Her children remain both solace and ache. At times, they have been placed in foster care, and contact has come through supervised visits — hours that hold both closeness and distance at once. Even so, small moments of ordinary life persist: a day at the carnival, a child at play, the fragile shape of family briefly returning. “I just want him to know I tried,” Cary says. “That no matter how hard it gets, I always come back for him.”
Watching Tristin in the yard outside their home, Cary holds another layer of grief she cannot resolve. He was born with significant hearing loss. She has carried the question of whether the violence she endured while pregnant left its mark there too — not as certainty, but as a weight that does not leave. In these quieter moments, motherhood is not only care. It is also memory, fear, and the wish that something might still be protected.
She speaks of wanting a better life for herself and her family — a healthier mind, body, and soul, and a way of raising her children less marked by the chaos she knew growing up.
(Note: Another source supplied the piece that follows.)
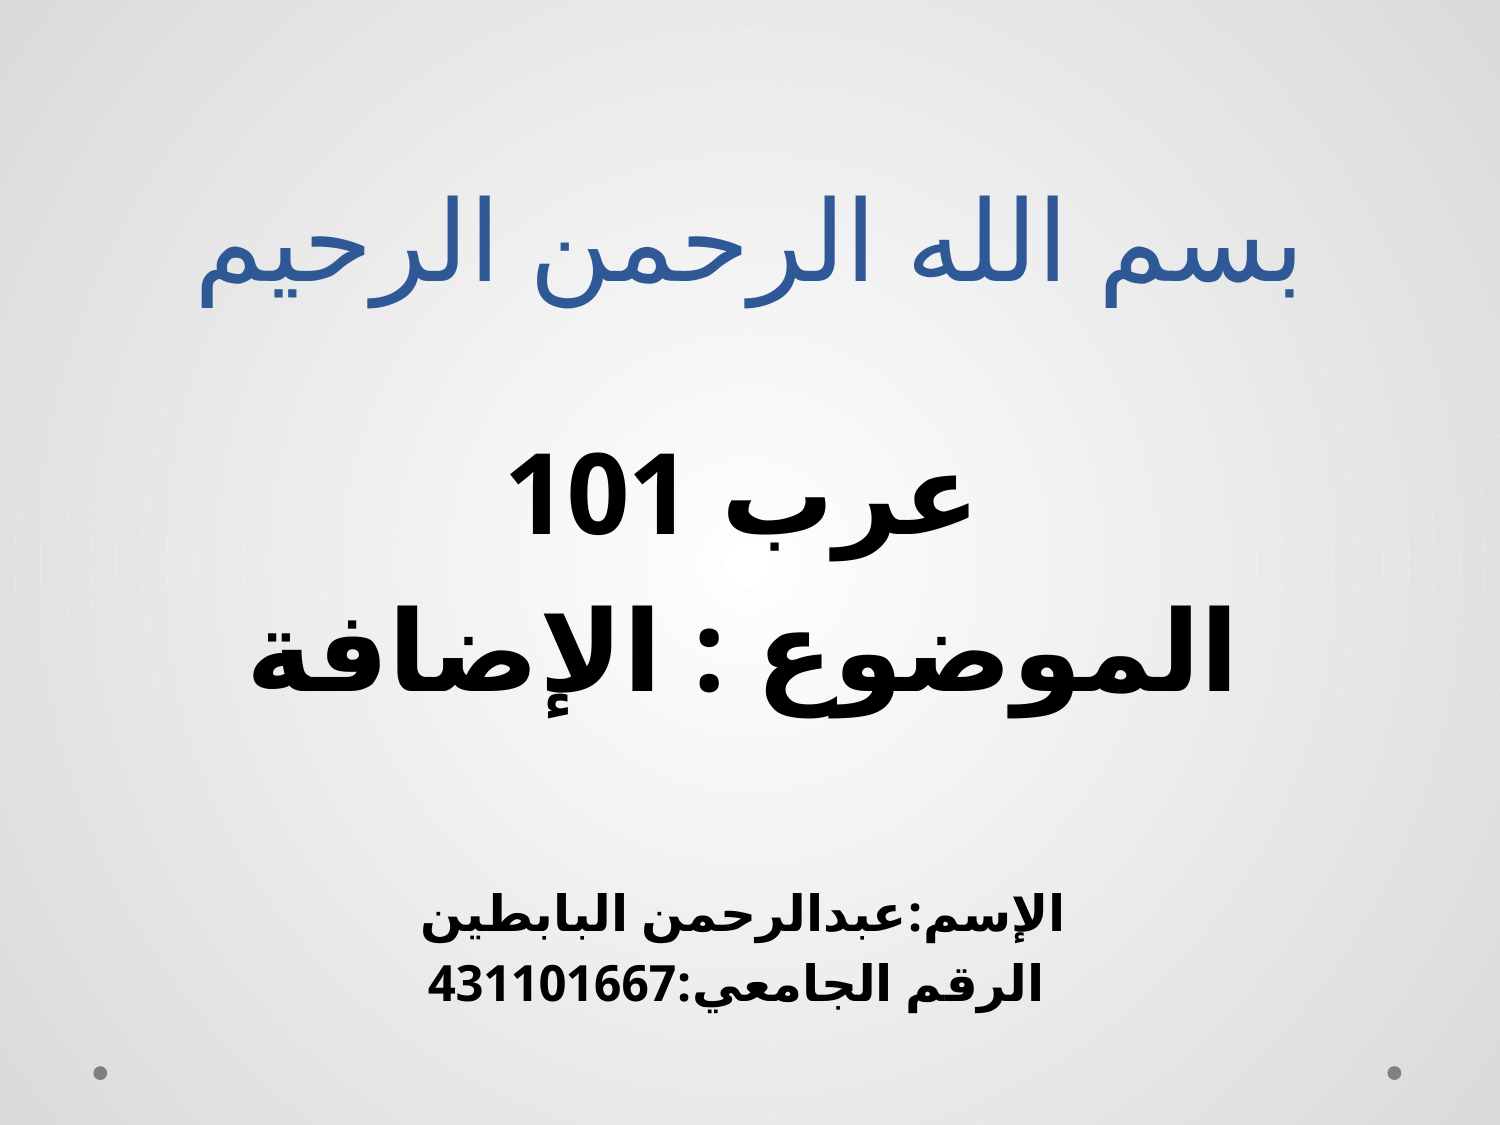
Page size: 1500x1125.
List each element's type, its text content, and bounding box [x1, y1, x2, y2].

subtitle عرب 101 الموضوع : الإضافة الإسم:عبدالرحمن البابطين الرقم الجامعي:431101667 [218, 574, 1269, 859]
title بسم الله الرحمن الرحيم [112, 99, 1388, 374]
In that wish, motherhood becomes more than responsibility. It becomes a way of imagining another inheritance.
From the time she was fourteen until she was eighteen, Cary lived inside the Maine Youth Center. Returning there years later, she stands at a window looking out — facing an earlier version of herself marked by anger, fear, and the ache of not belonging anywhere. "I was the worst kid in there because I figured I couldn't go home. I felt like I wasn't wanted, like nobody loved me." The false promises that came later did not arrive in empty space. They found her inside an already wounded life.
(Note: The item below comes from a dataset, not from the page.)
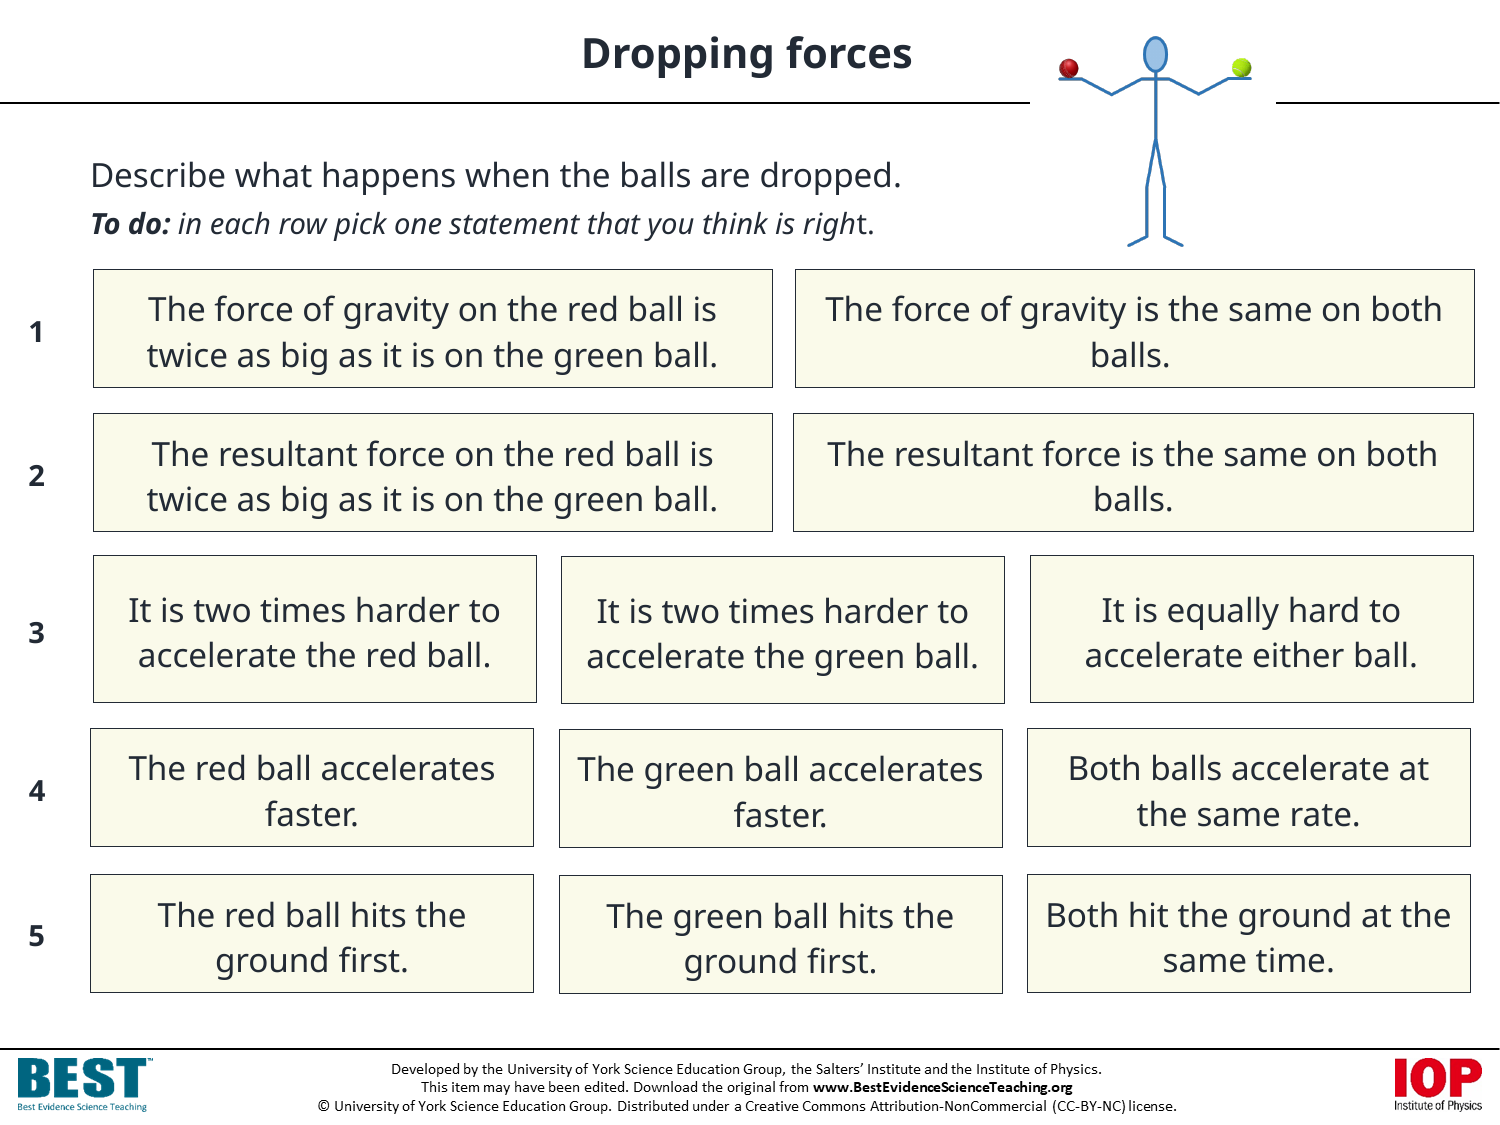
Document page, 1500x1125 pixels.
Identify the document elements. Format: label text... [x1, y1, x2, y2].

Cary’s exit from that life did not come all at once. After serving an eighteen-month prison sentence, she entered Hope Rising, a residential program in Maine for survivors of trafficking. There, through meetings, support groups, and survivor-written literature, she began to understand her past differently. “It was important to me,” she says. “It was during that time I could finally see myself — real self-realization. My whole life, I was always worrying about everyone else. Now, for the first time, I felt like I could take care of myself.”
When Cary embraces Sgt. Tim Farris after seven years, the moment carries more than reunion. She has said that he was one of the first people to see her not simply as a criminal, but as someone in crisis. That recognition did not undo what had happened, but it altered the way she understood her own life.
Over time, another public self comes into view. Through Woman Rising, and through the communities of support that have held her, Cary's story begins to move outward into a shared space of witness. In workshops and public conversations, she speaks from experience — not as someone who has arrived somewhere, but as someone still in the work of getting there. Speaking does not undo the past, nor does it turn her life into a finished narrative. It offers something smaller and more honest: the chance to name what happened, to stand beside others still finding language for their own lives
Nothing here settles into certainty. What remains is the slower labor of becoming, of living with what has been carried and still moving toward something freer.
“Some days were much tougher than others to get to where I am today,” Cary says. “I just keep showing up, working on myself, growing, changing for the better, trying to overcome and understand what I’ve been through and who I am today.” Her words return instead to the ongoing labor of living: to keep showing up, to know oneself more fully, and to build a life that does not repeat the one that first made such freedom feel impossible.